Apparently when Iraj Mesdaghi issued his first report about the unrealistic policies of the NCRI and directly questioned the cult leader Massoud Rajavi, and consequently Abdol Karim Qasim and Mohammad Reza Rouhani, two prominent members of the NCR, resigned
Ebrahim Khodabandeh, Iran interlink, April 14 2015
Recently I have received many letters and messages from members and supporters of the Mojahedin-e Khalq Organization (MKO) and the National Council of Resistance (NCR), in particular from France, Iraq and Albania. These communications indicate that the long running disputes between the members and the officials inside the Council have escalated to an even greater extent so that this has become the main concern of the leaders.
Apparently when Iraj Mesdaghi issued his first report about the unrealistic policies of the NCRI and directly questioned the cult leader Massoud Rajavi, and consequently Abdol Karim Qasim and Mohammad Reza Rouhani, two prominent members of the NCR, resigned as a sign of protest and revealed many facts about the internal affairs of the Council, and Iraj Mesdaqi wrote his second report on the anniversary of the first one, and then the argument of Esmail Yaghmai with the organization erupted over financial scandals, an unusual atmosphere was created inside the NCR. This resulted in several sessions being held one after another over a short time, even though no session had been held for a long period.

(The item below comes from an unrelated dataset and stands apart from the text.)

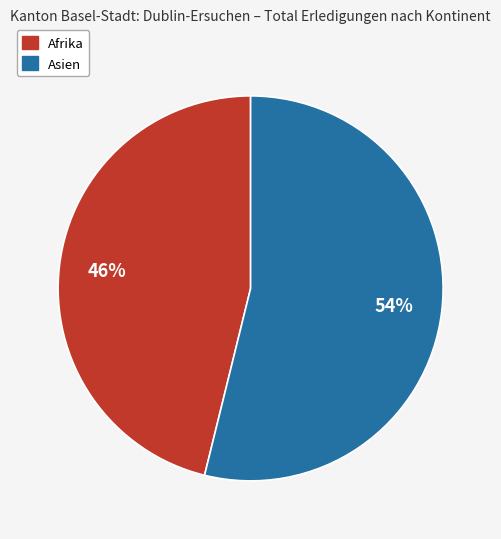

Combined, do Asien and Afrika account for over 50%?

Yes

The question “where is Massoud Rajavi?” continuously asked by the members and supporters has really taken the breath of the leaders. Of course the officials have no response to give but to insult and accuse the person asking such a question. The members of the NCR openly say that this a typical trick used by Cult leaders to sanctify themselves.

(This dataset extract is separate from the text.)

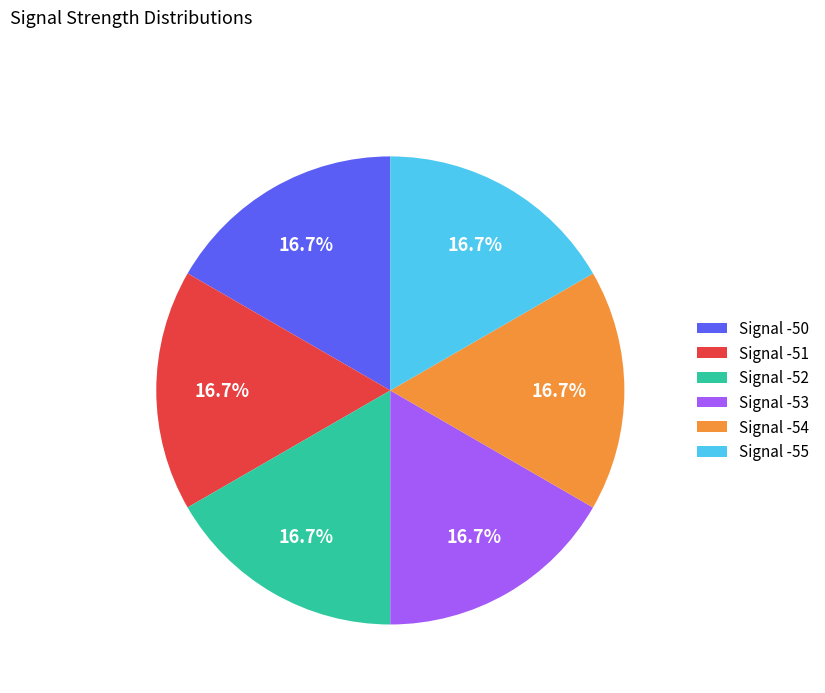

Do Signal -50 and Signal -53 together represent more than half of the pie?

No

After all this, the authorities of the NCRI instructed the members to denounce their former colleagues; those who left the Council and criticized its internal undemocratic relations. As a result, articles in this regard were published by the likes of Mansur Qadarkhah and Parviz Khazai and others. But the majority refused to take part and did not accept to betray their old friends and repeat the MKO’s fabricated lies about them. Of course they had their own excuses. Some put it this way, that it would be better that they keep their contact with them in order to keep the way back to the NCR open for them. Some explained that they have family relationships and old friendship so they would be ashamed to turn against them. Some of course being under pressure by the MKO leaders did write something without mentioning any names just to comply with their demands.
Reports indicate that the NCR members openly bring their disputes for discussion to the sessions and complain about the lack of the minimum of democratic rights when decisions are made. The articles that the members write for the websites and publications are edited by NCR officials before being published and sometimes their contents are totally altered.

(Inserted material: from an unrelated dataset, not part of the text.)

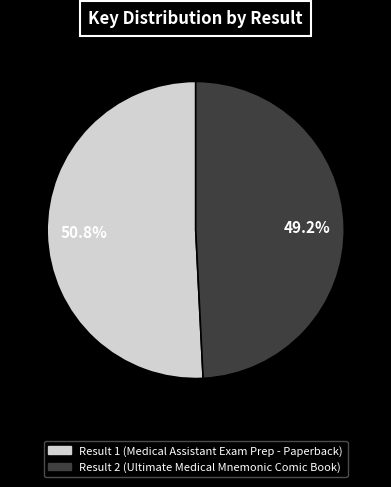

To the nearest percent, what is the average slice percentage?

50%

The NCR members argue that although the MKO members have accepted a super military discipline and they must accept orders without question, this obviously should not be the case for the NCRI members.
The present members of the NCRI discuss the term “national” in the National Council of Resistance and say that this means that the Council must contain all tendencies of the Iranian people, but in reality it only represents the MKO and its policies and ideas and only obeys the instructions of Massoud Rajavi. The same argument is put for the MKO satellite television program which is called “National TV” but only reflects the ideas of the Rajavi cult.
They also argue that the term “council” means that all decisions must be taken collectively after adequate discussion; otherwise it has no difference from the Mojahedin-e Khalq Organization. They say that from the beginning it was accepted that the policies of the Council be criticized and opposed by the members, but now anyone doing so is accused of being at the disposal of the Iranian regime. This trick is constantly used to silence the discontented members, though the critics continue with their disputes. In many Western countries the members and supporters of the NCR talk about these issues openly and bluntly.
One other matter the members claim is that in recent years many members left the NCRI but no one was recruited, and all those proposed to become members were opposed by the MKO leaders who hold hegemony over the Council. They ask firstly, why they do not allow more dignitaries and organizations to become members and secondly, why the opinions of the present members, when they are not in agreement with the MKO policies, are immediately ruled out and suppressed.
We can deduct from the letters and messages received from within the NCRI, that we must expect more dispatches from the Council in the near future which will reveal more facts about the undemocratic internal relations of the NCRI.